The new throttle will employ a similar mechanism, except that the keys will be userId+normalizedAPI so that each user can be throttled on each API call.
The throttle limits for each API call will be defined by a SQL table, allowing administrators to set the throttling of any API calls dynamically.
Table Schema
This table would contain the api calls that administrators would want to throttle, the maximum number of calls per period, and the period of time after which the max calls would reset.
(optional: expiration of throttle rule?? not sure if necessary)
CREATE TABLE 'THROTTLED_CALLS'( 'THROTTLE_ID' int(20) PRIMARY KEY, --id of the throttle rule 'NORMALIZED_URI' varchar(256) NOT NULL, --normalized api URL, numbers such as {id} replaced with # 'MAX_LOCKS' int(20) NOT NULL, --maximum number of locks per time block 'LOCK_TIMEOUT_SECONDS' int(20) NOT NULL, --duration of each time block in seconds 'THROTTLE_EXPIRATION' bigint(20) DEFAULT NULL, --optional expiration of the rule in unix timestamp. maybe not necessary? UNIQUE ('NORMALIZED_CALL') )
Reducing Table Accesses
UserThrottleFilter will have a in-memory cached version of this table. It would periodically check the THROTTLED_CALLS table and update its cached version to reflect the information in the database.

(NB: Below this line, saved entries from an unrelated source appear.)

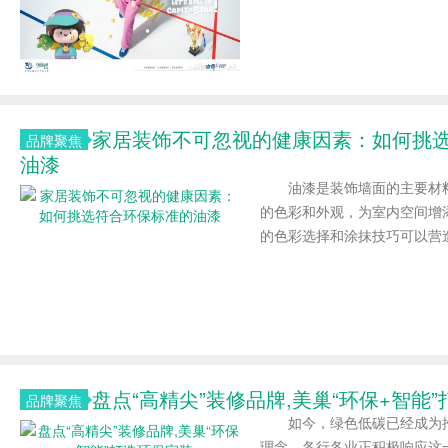
家居装饰不可忽视的健康因素：如何挑
品牌聚焦
油漆
油漆是装饰墙面的主要材料
的色彩和外观，为室内空间增
的色彩选择和涂抹技巧可以营造.
盘点“高精尖”装修品牌,美巢“环保+智能
品牌聚焦
如今，绿色低碳已经成为推
理念。各行各业正积极响应这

The cached in memory version will be a Map from the normalized URI to a pair of values for maxLocks and lockTimeoutSeconds.

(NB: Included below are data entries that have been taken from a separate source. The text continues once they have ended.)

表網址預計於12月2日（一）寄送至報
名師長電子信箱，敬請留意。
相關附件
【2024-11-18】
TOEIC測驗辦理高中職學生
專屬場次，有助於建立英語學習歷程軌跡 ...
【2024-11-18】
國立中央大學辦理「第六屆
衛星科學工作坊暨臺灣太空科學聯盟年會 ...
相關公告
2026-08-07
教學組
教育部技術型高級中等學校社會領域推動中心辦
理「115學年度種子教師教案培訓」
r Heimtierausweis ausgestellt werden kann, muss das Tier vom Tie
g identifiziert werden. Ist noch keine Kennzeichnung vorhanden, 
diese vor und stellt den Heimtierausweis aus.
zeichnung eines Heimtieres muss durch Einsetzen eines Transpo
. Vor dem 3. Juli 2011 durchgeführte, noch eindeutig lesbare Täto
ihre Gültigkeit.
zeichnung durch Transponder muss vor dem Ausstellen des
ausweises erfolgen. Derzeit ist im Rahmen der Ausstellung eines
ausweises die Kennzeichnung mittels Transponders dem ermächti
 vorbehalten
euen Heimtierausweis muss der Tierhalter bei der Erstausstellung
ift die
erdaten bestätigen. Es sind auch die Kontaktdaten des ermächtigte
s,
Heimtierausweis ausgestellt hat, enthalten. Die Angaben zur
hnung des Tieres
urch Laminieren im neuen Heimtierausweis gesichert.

Proposed ways to update the throttle limits:
- By having UserThrottleFilter periodically read the table (via a DAO) and updating the Map.
- Wrap the Map with a synchronized singleton. Allowing a worker to update it.
Throttle Logic
When an request comes in, the request URI will be normalized using normalizeMethodSignature() AccessRecordUtils of the Synapse-Warehouse-Records project (copy it over). once normalized, the url is compared to the cached throttled calls to see if it is being throttled. if it is, attempt to get a lock from the semaphore. The key used for the semaphore will be the userID + normalizedThrottledCall.
If we can not get a lock, block the request and return a HTTP 429 error code. otherwise proceed with the other filters.
Services
These services make updating rules more convenient.
Administrators could also just directly update the SQL table.
Method | URI | Body | Parameters | Return | Description | Permission |
---|---|---|---|---|---|---|
GET | admin/throttle/ | -- | -- | PaginatedResults<Throttle> | Gets a list of throttle rules | Administrators only |
POST | admin/throttle/new | Throttle | -- | Id of throttle created | Creates a new throttle rule | Administrators only |
DELETE | admin/throttle/delete | -- | throttleId | -- | Removes a throttle rule given its id | Administrators only |
PUT | admin/throttle/update | Throttle | throttleId | -- | Updates an existing entry | Administrators only |
Potential problems
If there are many calls being throttled, the throttle could potentially use up a lot of memory. With N throttled calls and M users, the throttle's map for call counts could have up to M x N entires. Additionally, the map will not remove entries for users that are are no longer making calls so memory will not be freed until an administrator calls clearAllLocks().
Updates to the throttle rules will not immediately take effect because they are only written into the SQL table. The actual enforcement of the throttle will not happen until UserThrottleFilter updates its cached version of the rules.